Originality and plagiarism
Authors should ensure that they have written entirely original works, and if the authors have used the work and/or words of others or from their own previously published and unpublished work, that this has been appropriately cited or quoted. Plagiarism takes many forms, from passing off another’s work as the author’s own work, to copying or paraphrasing substantial parts of another’s work (without attribution), to claiming results from research conducted by others. Plagiarism in all its forms constitutes unethical publishing behaviour and is unacceptable. All manuscripts submitted to Castledown are screened for plagiarism by CrossRef Similarity Check before publication.
Multiple, redundant or concurrent publication
An author should not in general publish manuscripts describing essentially the same research in more than one primary publication. Submitting the same manuscript to more than one publication concurrently constitutes unethical publishing behaviour and is unacceptable. In general, an author should not submit for consideration in another manuscript a previously published manuscript. Publication of some kinds of titles (e.g., clinical guidelines, translations) in more than one publication is sometimes justifiable, provided certain conditions are met. The authors and editors of all of the publications concerned must agree to the secondary publication, which must reflect the same data and interpretation of the primary document. The primary reference must be cited in the secondary publication.
Acknowledgement of sources
Proper acknowledgment of the work of others must always be given. Authors should cite publications that have been influential in determining the nature of the reported work. Information obtained privately, as in conversation, correspondence, or discussion with third parties, must not be used or reported without explicit, written permission from the source. Information obtained in the course of confidential services, such as refereeing manuscripts or grant applications, must not be used without the explicit written permission of the author of the work involved in these services.
Authorship of the manuscript
Authorship should be limited to those who have made a significant contribution to the conception, design, execution, or interpretation of the reported study. All those who have made significant contributions should be listed as co-authors. Where there are others who have participated in certain substantive aspects of the research project, they should be acknowledged or listed as contributors. The corresponding author should ensure that all appropriate co-authors and no inappropriate co-authors are included on the paper, and that all co-authors have seen and approved the final version of the paper and have agreed to its submission for publication.
Hazards and human or animal subjects
If the work involves the use of animal or human subjects, the author should ensure that the manuscript contains a statement that all procedures were performed in compliance with relevant laws and institutional guidelines and that the appropriate institutional committee(s) has approved them. Authors should include a statement in the manuscript that informed consent was obtained for experimentation with human subjects. The privacy rights of human subjects must always be observed.

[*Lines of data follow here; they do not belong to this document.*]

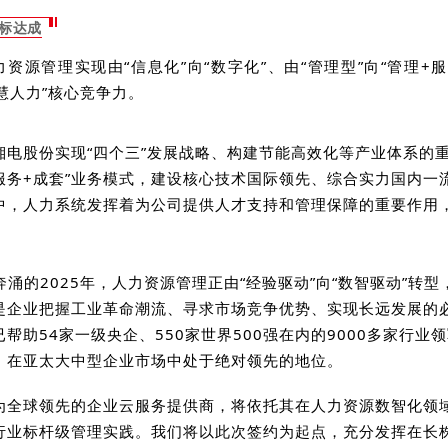
目标达成
资源管理实现由“信息化”向“数字化”、由“管理型”向“管理+
慧人力”核心竞争力。
湘电股份实现“四个三”发展战略、构建节能高效化等产业体系的
+服务+成套”业务模式，建设核心技术国际领先、综合实力国内一
中，人力系统发挥着为公司提供人才支持和管理保障的重要作用
。
奔涌的2025年，人力资源管理正由“经验驱动”向“数智驱动”转
是企业把握工业革命潮流、寻求市场竞争优势、实现长远发展的
帮助54家一级央企、550家世界500强在内的9000多家行业
，在亚太大中型企业市场中处于绝对领先的地位。
为全球领先的企业云服务提供商，将依托其在人力资源数智化领
行业标杆级管理实践。我们将以此次签约为起点，充分发挥在长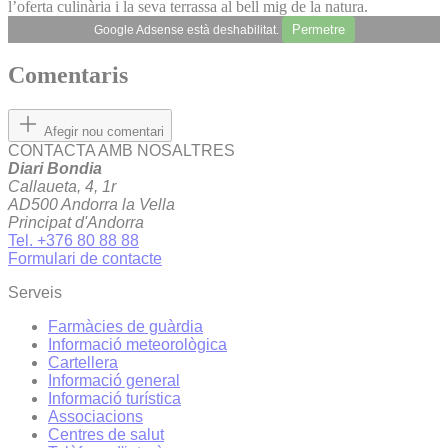
l’oferta culinària i la seva terrassa al bell mig de la natura.
Permetre
Google Adsense està deshabilitat.
Comentaris
Afegir nou comentari
CONTACTA AMB NOSALTRES
Diari Bondia
Callaueta, 4, 1r
AD500 Andorra la Vella
Principat d'Andorra
Tel. +376 80 88 88
Formulari de contacte
Serveis
Farmàcies de guàrdia
Informació meteorològica
Cartellera
Informació general
Informació turística
Associacions
Centres de salut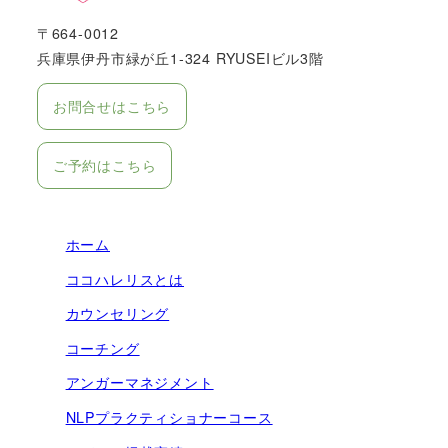
〒664-0012
兵庫県伊丹市緑が丘1-324 RYUSEIビル3階
お問合せはこちら
ご予約はこちら
ホーム
ココハレリスとは
カウンセリング
コーチング
アンガーマネジメント
NLPプラクティショナーコース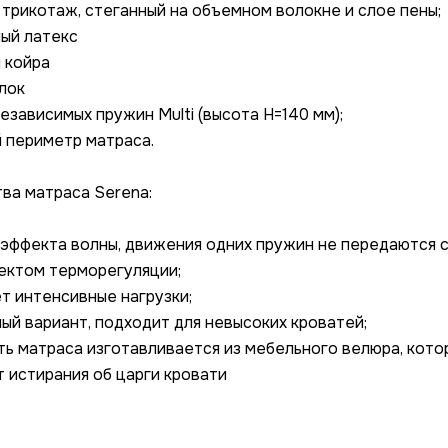
й трикотаж, стеганный на объемном волокне и слое пены;
ный латекс
я койра
лок
езависимых пружин Multi (высота H=140 мм);
й периметр матраса.
ва матраса Serena:
эффекта волны, движения одних пружин не передаются 
ектом терморегуляции;
 интенсивные нагрузки;
ый вариант, подходит для невысоких кроватей;
ть матраса изготавливается из мебельного велюра, кото
 истирания об царги кровати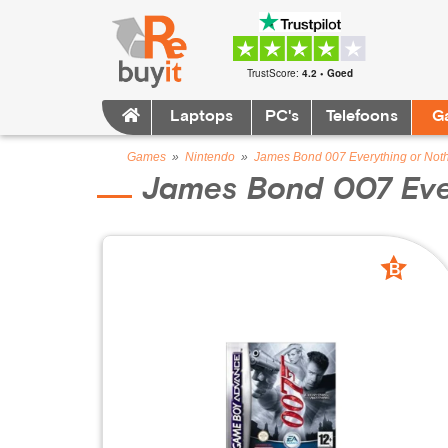
TrustScore:
4.2 • Goed
Laptops
PC's
Telefoons
G
Games
»
Nintendo
»
James Bond 007 Everything or Not
James Bond 007 Eve
B
grade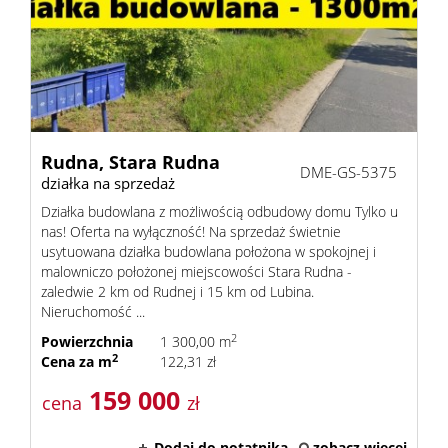
Rudna,
Stara Rudna
DME-GS-5375
działka na sprzedaż
Działka budowlana z możliwością odbudowy domu Tylko u
nas! Oferta na wyłączność! Na sprzedaż świetnie
usytuowana działka budowlana położona w spokojnej i
malowniczo położonej miejscowości Stara Rudna -
zaledwie 2 km od Rudnej i 15 km od Lubina.
Nieruchomość ...
2
Powierzchnia
1 300,00 m
2
Cena za m
122,31 zł
159 000
cena
zł
Dodaj do notatnika
zobacz więcej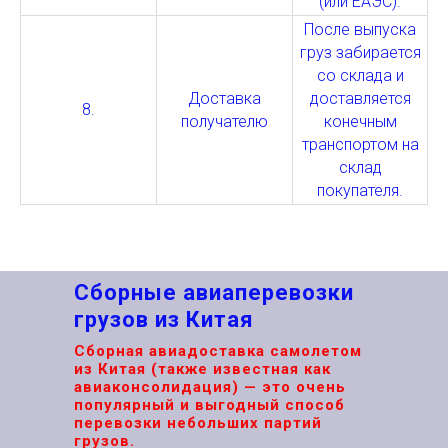
(или ЕАЭС).
После выпуска
груз забирается
со склада и
Доставка
доставляется
8.
получателю
конечным
транспортом на
склад
покупателя.
Сборные авиаперевозки
грузов из Китая
Сборная авиадоставка самолетом
из Китая (также известная как
авиаконсолидация)
— это очень
популярный и выгодный способ
перевозки
небольших партий
грузов
.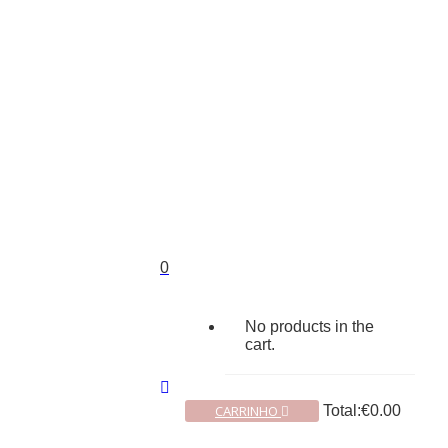
0
No products in the
cart.
CARRINHO
Total:
€
0.00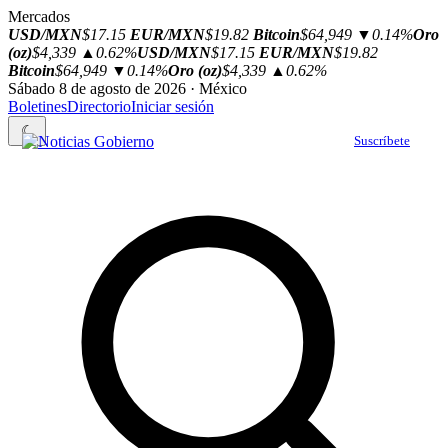
Mercados
USD/MXN
$17.15
EUR/MXN
$19.82
Bitcoin
$64,949
▼0.14%
Oro
(oz)
$4,339
▲0.62%
USD/MXN
$17.15
EUR/MXN
$19.82
Bitcoin
$64,949
▼0.14%
Oro (oz)
$4,339
▲0.62%
Sábado 8 de agosto de 2026 · México
Boletines
Directorio
Iniciar sesión
☾
Suscríbete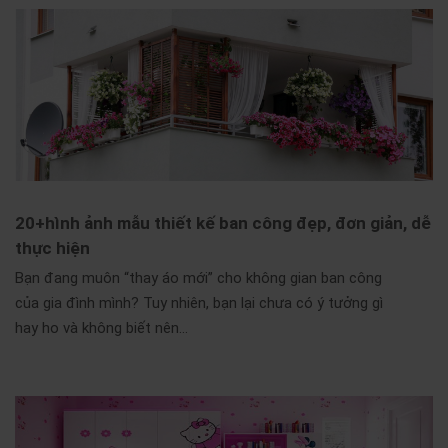
20+hình ảnh mẫu thiết kế ban công đẹp, đơn giản, dễ
thực hiện
Bạn đang muôn “thay áo mới” cho không gian ban công
của gia đình mình? Tuy nhiên, bạn lại chưa có ý tưởng gì
hay ho và không biết nên…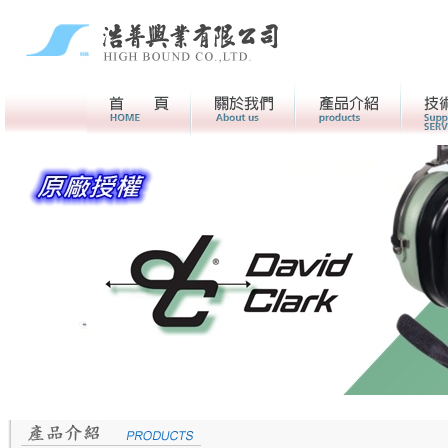
首頁
關於我們>
產品介紹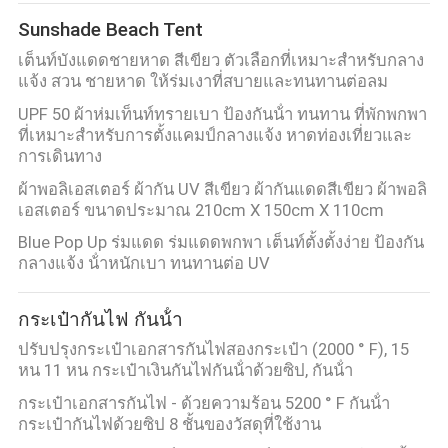
Sunshade Beach Tent
เต็นท์บังแดดชายหาด สีเขียว ตัวเลือกที่เหมาะสำหรับกลาง
แจ้ง สวน ชายหาด ให้ร่มเงาที่สบายและทนทานต่อลม
UPF 50 ผ้าห่มเท็นท์ทรายเบา ป้องกันน้ํา ทนทาน ที่พักพกพา
ที่เหมาะสําหรับการตั้งแคมป์กลางแจ้ง หาดท่องเที่ยวและ
การเดินทาง
ผ้าพอลิเอสเตอร์ ผ้ากัน UV สีเขียว ผ้ากันแดดสีเขียว ผ้าพอลิ
เอสเตอร์ ขนาดประมาณ 210cm X 150cm X 110cm
Blue Pop Up ร่มแดด ร่มแดดพกพา เต็นท์ตั้งตั้งง่าย ป้องกัน
กลางแจ้ง น้ําหนักเบา ทนทานต่อ UV
กระเป๋ากันไฟ กันน้ํา
ปรับปรุงกระเป๋าเอกสารกันไฟสองกระเป๋า (2000 ° F), 15
หน 11 หน กระเป๋าเงินกันไฟกันน้ําด้วยซิป, กันน้ํา
กระเป๋าเอกสารกันไฟ - ด้วยความร้อน 5200 ° F กันน้ํา
กระเป๋ากันไฟด้วยซิป 8 ชั้นของวัสดุที่ใช้งาน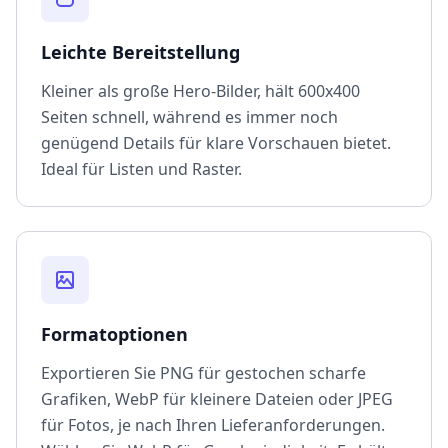
Leichte Bereitstellung
Kleiner als große Hero-Bilder, hält 600x400
Seiten schnell, während es immer noch
genügend Details für klare Vorschauen bietet.
Ideal für Listen und Raster.
Formatoptionen
Exportieren Sie PNG für gestochen scharfe
Grafiken, WebP für kleinere Dateien oder JPEG
für Fotos, je nach Ihren Lieferanforderungen.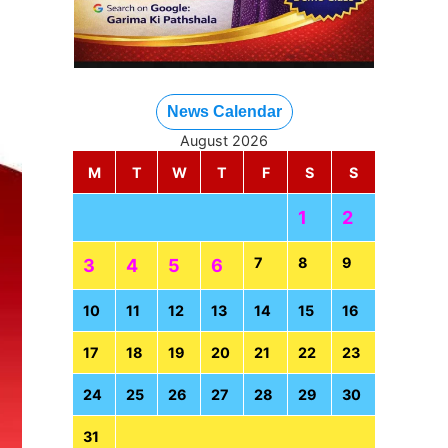
News Calendar
August 2026
M
T
W
T
F
S
S
1
2
7
8
9
3
4
5
6
10
11
12
13
14
15
16
17
18
19
20
21
22
23
24
25
26
27
28
29
30
31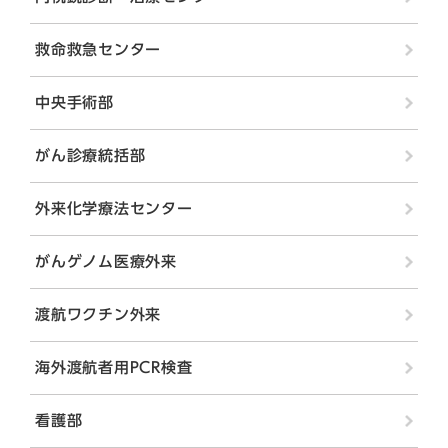
救命救急センター
中央手術部
がん診療統括部
外来化学療法センター
がんゲノム医療外来
渡航ワクチン外来
海外渡航者用PCR検査
看護部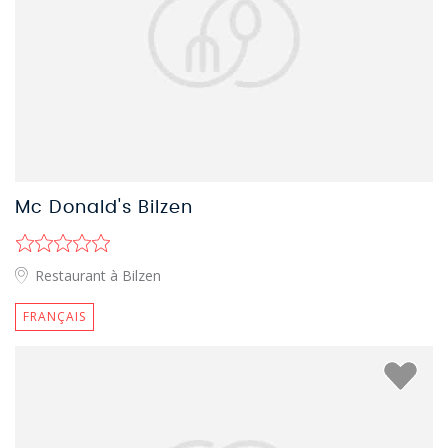
Mc Donald's Bilzen
Restaurant à Bilzen
FRANÇAIS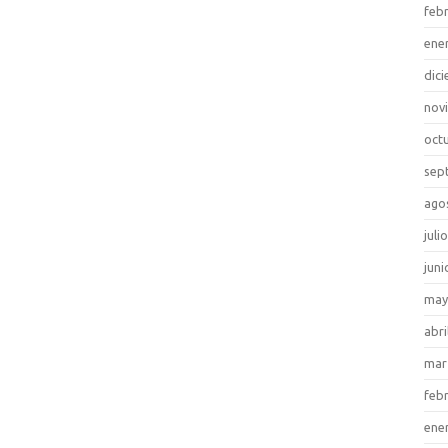
feb
ene
dic
nov
oct
sep
ago
juli
juni
may
abri
mar
feb
ene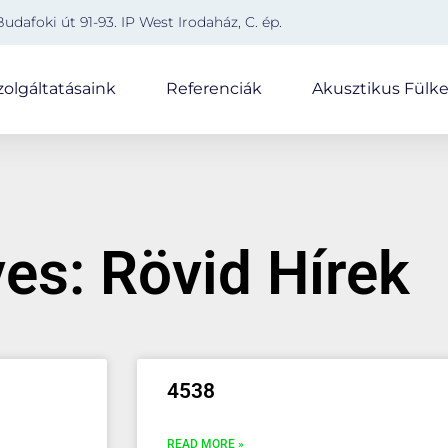
Budafoki út 91-93. IP West Irodaház, C. ép.
zolgáltatásaink
Referenciák
Akusztikus Fülk
es: Rövid Hírek
4538
READ MORE »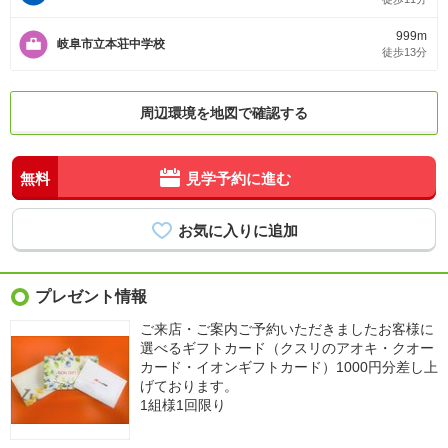
999m
岐阜市立本荘中学校
徒歩13分
周辺環境を地図で確認する
無料
見学予約に進む
プレゼント情報
ご来店・ご案内ご予約いただきましたお客様に
選べるギフトカード（クスリのアオキ・クオー
カード・イオンギフトカード）1000円分差し上
げております。
1組様1回限り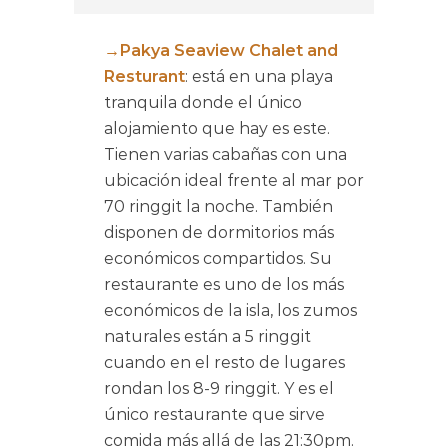
→Pakya Seaview Chalet and
Resturant
: está en una playa
tranquila donde el único
alojamiento que hay es este.
Tienen varias cabañas con una
ubicación ideal frente al mar por
70 ringgit la noche. También
disponen de dormitorios más
económicos compartidos. Su
restaurante es uno de los más
económicos de la isla, los zumos
naturales están a 5 ringgit
cuando en el resto de lugares
rondan los 8-9 ringgit. Y es el
único restaurante que sirve
comida más allá de las 21:30pm.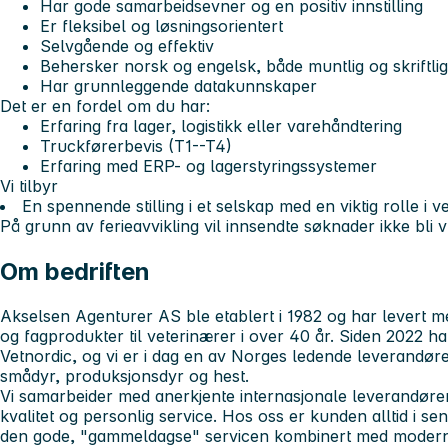
Har gode samarbeidsevner og en positiv innstilling
Er fleksibel og løsningsorientert
Selvgående og effektiv
Behersker norsk og engelsk, både muntlig og skriftlig
Har grunnleggende datakunnskaper
Det er en fordel om du har:
Erfaring fra lager, logistikk eller varehåndtering
Truckførerbevis (T1--T4)
Erfaring med ERP- og lagerstyringssystemer
Vi tilbyr
En spennende stilling i et selskap med en viktig rolle i 
På grunn av ferieavvikling vil innsendte søknader ikke bli v
Om bedriften
Akselsen Agenturer AS ble etablert i 1982 og har levert me
og fagprodukter til veterinærer i over 40 år. Siden 2022 ha
Vetnordic, og vi er i dag en av Norges ledende leverandøre
smådyr, produksjonsdyr og hest.
Vi samarbeider med anerkjente internasjonale leverandører
kvalitet og personlig service. Hos oss er kunden alltid i sen
den gode, "gammeldagse" servicen kombinert med modern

Disclosure and conflicts of interest
All authors should disclose in their manuscript any financial or other substantive conflict of interest that might be construed to influence the results or interpretation of their manuscript. All sources of financial support for the project should be disclosed. Examples of potential conflicts of interest which should be disclosed include employment, consultancies, stock ownership, honoraria, paid expert testimony, patent applications/registrations, and grants or other funding. Potential conflicts of interest should be disclosed at the earliest stage possible.
Fundamental errors in published works
When an author discovers a significant error or inaccuracy in his/her own published work, it is the author is obligation to promptly notify the publishers and cooperate in the retraction or correction of the publication. If the publisher learns from a third party that a published work contains a significant error, it is the obligation of the author to promptly retract or correct the manuscript or provide evidence to the publishers of the correctness of the original manuscript.